Albums always end up on other services - or simply for sale as digital downloads - and most people eventually settle on their streaming platform of choice. It is in the artist's best interest to spread his or her work as far and wide as possible; an exclusive is a calculated risk to temporarily limit that for future gain. It's in the streaming company's interest to attract listeners to its service; short of Taylor Swift and a select few megastars, a given artist is unlikely to move the new subscriber needle relative to the price paid for exclusivity. Where the money flows, so goes the record label.
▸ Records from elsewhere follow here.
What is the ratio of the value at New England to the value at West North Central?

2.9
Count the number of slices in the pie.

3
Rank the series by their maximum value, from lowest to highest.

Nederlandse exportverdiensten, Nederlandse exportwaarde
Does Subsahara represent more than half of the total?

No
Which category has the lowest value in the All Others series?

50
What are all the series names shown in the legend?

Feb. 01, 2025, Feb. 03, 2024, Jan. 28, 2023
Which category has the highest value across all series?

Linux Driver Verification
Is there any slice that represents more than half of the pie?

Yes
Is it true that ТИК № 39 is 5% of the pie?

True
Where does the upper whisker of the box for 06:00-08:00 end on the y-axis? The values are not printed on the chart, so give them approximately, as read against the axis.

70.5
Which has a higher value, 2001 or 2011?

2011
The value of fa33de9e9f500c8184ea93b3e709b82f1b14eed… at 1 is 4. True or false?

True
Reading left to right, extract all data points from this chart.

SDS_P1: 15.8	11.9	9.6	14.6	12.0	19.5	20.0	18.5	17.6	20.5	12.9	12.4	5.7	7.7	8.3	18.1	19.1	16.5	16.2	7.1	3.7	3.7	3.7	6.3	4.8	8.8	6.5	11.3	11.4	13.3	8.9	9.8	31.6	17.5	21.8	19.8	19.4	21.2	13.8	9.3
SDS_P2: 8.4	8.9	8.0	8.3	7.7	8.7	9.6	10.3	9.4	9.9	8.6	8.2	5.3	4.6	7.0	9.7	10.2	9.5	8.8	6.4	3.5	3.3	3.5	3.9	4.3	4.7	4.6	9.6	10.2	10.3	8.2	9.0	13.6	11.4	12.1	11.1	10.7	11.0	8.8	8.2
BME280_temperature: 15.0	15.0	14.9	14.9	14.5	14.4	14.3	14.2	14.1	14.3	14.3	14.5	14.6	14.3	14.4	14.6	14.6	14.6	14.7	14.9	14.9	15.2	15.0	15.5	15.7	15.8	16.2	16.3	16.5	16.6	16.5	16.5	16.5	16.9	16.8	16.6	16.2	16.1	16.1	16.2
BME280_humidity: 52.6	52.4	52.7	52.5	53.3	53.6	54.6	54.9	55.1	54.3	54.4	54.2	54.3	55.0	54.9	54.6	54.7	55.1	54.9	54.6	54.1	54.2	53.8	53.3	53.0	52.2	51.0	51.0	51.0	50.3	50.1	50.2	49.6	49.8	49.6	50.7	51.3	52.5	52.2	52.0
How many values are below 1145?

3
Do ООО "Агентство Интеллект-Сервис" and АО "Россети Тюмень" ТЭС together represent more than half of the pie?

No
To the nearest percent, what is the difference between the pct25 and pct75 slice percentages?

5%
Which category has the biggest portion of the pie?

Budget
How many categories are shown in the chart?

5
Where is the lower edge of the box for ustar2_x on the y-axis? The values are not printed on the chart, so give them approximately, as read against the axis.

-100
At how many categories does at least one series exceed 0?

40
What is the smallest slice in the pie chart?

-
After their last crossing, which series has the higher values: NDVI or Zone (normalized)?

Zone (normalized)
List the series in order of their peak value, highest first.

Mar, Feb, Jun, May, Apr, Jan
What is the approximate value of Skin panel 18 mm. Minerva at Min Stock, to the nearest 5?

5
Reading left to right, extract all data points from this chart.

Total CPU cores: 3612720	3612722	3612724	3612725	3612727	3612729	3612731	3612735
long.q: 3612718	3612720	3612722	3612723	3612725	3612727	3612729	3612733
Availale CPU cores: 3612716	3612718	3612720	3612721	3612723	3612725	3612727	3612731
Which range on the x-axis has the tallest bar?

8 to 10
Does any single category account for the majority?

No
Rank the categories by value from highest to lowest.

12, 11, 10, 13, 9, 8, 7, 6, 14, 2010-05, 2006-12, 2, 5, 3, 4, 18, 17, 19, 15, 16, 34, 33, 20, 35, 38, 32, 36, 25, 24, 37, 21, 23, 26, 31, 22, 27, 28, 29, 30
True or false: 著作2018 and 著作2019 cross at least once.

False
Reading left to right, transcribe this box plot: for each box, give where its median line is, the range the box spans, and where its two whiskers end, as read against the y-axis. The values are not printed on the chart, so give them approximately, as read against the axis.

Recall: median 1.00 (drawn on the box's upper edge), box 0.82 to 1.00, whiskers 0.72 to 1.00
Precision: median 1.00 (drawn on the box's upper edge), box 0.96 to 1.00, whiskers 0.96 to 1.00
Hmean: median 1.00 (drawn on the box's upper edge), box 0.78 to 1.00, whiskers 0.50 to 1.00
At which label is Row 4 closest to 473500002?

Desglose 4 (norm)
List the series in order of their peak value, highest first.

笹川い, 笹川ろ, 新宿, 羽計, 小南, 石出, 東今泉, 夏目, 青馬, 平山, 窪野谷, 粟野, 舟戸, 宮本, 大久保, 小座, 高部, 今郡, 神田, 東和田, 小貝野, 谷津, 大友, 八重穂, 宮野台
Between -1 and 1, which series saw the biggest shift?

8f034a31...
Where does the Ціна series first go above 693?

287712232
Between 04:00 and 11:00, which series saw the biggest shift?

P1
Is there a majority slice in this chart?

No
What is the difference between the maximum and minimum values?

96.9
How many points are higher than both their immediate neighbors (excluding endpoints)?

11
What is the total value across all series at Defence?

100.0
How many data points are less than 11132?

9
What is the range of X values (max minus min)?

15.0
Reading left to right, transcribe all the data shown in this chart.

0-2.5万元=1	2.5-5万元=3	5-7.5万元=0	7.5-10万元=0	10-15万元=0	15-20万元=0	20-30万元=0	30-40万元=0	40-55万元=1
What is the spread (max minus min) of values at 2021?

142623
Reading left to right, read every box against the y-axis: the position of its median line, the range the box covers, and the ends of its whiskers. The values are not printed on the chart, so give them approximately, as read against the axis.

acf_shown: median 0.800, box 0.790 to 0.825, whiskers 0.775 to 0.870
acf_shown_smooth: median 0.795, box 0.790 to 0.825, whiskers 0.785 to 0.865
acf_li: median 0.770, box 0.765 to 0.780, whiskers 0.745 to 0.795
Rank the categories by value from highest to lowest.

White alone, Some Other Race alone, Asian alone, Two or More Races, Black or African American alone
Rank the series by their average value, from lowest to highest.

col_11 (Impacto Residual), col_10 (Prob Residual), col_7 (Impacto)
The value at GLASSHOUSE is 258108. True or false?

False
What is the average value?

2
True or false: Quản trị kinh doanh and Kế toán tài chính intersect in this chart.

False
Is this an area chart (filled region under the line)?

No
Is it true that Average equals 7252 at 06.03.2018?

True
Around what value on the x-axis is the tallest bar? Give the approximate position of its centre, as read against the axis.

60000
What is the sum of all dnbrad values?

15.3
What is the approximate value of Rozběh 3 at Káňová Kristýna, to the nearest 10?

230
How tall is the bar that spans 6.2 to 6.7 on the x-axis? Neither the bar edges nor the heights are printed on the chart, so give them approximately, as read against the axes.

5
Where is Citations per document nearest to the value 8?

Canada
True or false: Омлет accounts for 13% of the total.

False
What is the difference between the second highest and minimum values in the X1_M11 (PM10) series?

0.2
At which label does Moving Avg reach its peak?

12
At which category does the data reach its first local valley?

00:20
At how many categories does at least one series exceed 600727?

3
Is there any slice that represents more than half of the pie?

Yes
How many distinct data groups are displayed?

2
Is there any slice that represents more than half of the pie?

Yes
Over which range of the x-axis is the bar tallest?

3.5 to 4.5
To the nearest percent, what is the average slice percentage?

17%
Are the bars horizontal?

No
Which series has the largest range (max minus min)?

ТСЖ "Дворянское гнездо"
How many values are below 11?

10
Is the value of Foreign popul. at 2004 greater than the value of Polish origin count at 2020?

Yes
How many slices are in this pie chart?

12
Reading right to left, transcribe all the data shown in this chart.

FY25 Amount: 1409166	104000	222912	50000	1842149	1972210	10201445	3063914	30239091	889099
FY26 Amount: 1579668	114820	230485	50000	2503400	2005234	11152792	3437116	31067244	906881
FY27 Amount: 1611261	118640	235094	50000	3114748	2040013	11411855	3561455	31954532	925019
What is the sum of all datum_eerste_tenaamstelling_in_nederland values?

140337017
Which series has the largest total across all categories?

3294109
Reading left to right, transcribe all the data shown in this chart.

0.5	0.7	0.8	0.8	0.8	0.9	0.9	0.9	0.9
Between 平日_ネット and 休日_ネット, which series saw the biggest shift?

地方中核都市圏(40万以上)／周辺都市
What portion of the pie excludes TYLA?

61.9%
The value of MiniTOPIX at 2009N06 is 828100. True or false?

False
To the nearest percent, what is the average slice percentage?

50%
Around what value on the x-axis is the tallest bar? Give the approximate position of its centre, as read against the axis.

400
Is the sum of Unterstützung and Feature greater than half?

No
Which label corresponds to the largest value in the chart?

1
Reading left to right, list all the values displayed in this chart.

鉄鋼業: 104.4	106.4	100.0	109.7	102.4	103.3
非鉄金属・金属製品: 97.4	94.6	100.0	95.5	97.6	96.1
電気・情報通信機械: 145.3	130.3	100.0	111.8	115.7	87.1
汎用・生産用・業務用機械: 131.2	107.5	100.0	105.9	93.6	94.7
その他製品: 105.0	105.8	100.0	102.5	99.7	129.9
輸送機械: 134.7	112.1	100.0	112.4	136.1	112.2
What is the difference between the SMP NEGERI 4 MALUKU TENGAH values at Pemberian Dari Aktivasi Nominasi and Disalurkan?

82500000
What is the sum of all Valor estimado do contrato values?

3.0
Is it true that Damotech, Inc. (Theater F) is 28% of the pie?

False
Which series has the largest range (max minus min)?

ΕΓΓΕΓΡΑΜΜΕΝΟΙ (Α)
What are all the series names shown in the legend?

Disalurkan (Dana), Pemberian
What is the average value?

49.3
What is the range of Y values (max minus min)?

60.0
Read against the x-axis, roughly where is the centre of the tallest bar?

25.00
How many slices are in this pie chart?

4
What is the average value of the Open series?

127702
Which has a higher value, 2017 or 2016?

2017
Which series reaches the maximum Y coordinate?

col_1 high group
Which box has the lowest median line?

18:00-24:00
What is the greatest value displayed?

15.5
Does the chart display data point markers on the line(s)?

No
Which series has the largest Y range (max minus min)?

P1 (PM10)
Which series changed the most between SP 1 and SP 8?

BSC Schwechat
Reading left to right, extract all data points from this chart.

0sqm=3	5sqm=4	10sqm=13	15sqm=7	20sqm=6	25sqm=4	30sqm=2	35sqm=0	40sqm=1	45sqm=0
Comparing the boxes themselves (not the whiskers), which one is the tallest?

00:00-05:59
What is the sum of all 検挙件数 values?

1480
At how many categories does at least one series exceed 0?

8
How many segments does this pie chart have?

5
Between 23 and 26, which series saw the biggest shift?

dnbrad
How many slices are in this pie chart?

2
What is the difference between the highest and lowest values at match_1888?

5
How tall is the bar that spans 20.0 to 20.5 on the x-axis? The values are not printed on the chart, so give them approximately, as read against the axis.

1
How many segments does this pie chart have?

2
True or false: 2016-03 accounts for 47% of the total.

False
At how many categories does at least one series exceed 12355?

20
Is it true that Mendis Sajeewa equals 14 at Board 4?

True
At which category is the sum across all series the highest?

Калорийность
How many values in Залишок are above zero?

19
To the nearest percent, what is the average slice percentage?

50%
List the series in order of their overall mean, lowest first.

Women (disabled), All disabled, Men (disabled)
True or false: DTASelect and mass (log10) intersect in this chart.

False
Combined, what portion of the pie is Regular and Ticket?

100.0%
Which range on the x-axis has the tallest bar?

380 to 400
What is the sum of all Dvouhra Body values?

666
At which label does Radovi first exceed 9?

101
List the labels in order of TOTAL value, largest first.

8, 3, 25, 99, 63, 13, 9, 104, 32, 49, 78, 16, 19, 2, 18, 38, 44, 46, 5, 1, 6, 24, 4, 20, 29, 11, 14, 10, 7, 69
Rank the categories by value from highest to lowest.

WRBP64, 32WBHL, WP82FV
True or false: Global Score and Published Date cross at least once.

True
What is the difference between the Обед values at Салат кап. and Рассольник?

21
For example, with record companies unable to sell physical copies of their releases in the same quantities that they used to, they have sought other sources of revenue, and sync licensing is now one of the key ones. The 21st Century has seen the rise of music supervisors who decide which tunes you will be hearing in that latest hit TV show, the essential liaison between the creative types who make the programme and the business people who control ownership of the music. With the industry of Turkish television dramas booming, artists have been given another avenue to make money off their back catalogues and newest hits.

It seems quaint to recall that bands used to be accused of "selling out" if a TV programme or commercial used their music. Nowadays, rock and pop artists of all kinds have become reconciled to that particular way of doing what the Clash used to call "turning rebellion into money". So, when a music label has a brand like Tarkan, spending millions on album promotion goes without saying.

The criticism should be that, because even large labels in Turkey are still acting like independents, they are not promoting heavily enough. Turkish pop has generated a whole gallery of stars who are caged in by the stranglehold and limited reach of mom and pop record labels.

In the instance of Tarkan's current label DMC, it feels as though they are only interested in using Tarkan for physical CD sales to keep D&R stores afloat - the retail investment of Doğan Holding, the parent company of DMC. It is a record label that has snapped up Turkish pop's highest selling stars almost as if to use them to boost their store inventory, and benefit any other holdings they have in Turkey.

If anything, DMC should be criticised for not promoting Tarkan enough. With a fizy sponsorship, Tarkan could have done a Jay-Z exclusive. Or his music label could have heavily promoted his album in countries where he had hit the iTunes Top 100 to help sales. But DMC execs are stuck in their own boundaries (i.e., DMC is not Sony Music with global reach) to just watch and tweet developments from their personal accounts.

No surprise, then, that DMC's Samsun Demir only found out about Tarkan's Billboard entry by a follower's tweet. Had Tarkan been signed to Sony Music Turkey, or any equivalent, once Tarkan had made it to the World Billboard Charts on his own, the label would have made sure he stayed there for more than a week. Not only because they would have had the reach to focus on it, but they would have keyed in Tarkan's previous entry with his 2016 tribute album and devised a strategy to repeat (if not beat) the marketing success.

So, any success of Tarkan's feel wholly attributable to his star quality, and criticising his music label for spending money on promotion is just as ridiculous as attributing his success to it. Tarkan has used US-style marketing since the early 2000s, and it has become even more necessary, and more inventive as Jay-Z has shown.

Moreover, because of his domestic megastar status, when Tarkan makes money, the industry wins. It is in everyone's interests. Other artists see a rise in sales; it spurs music companies to invest more in unsigned and upcoming artists, looking to catch (or snare) the next lightning bug in a bottle.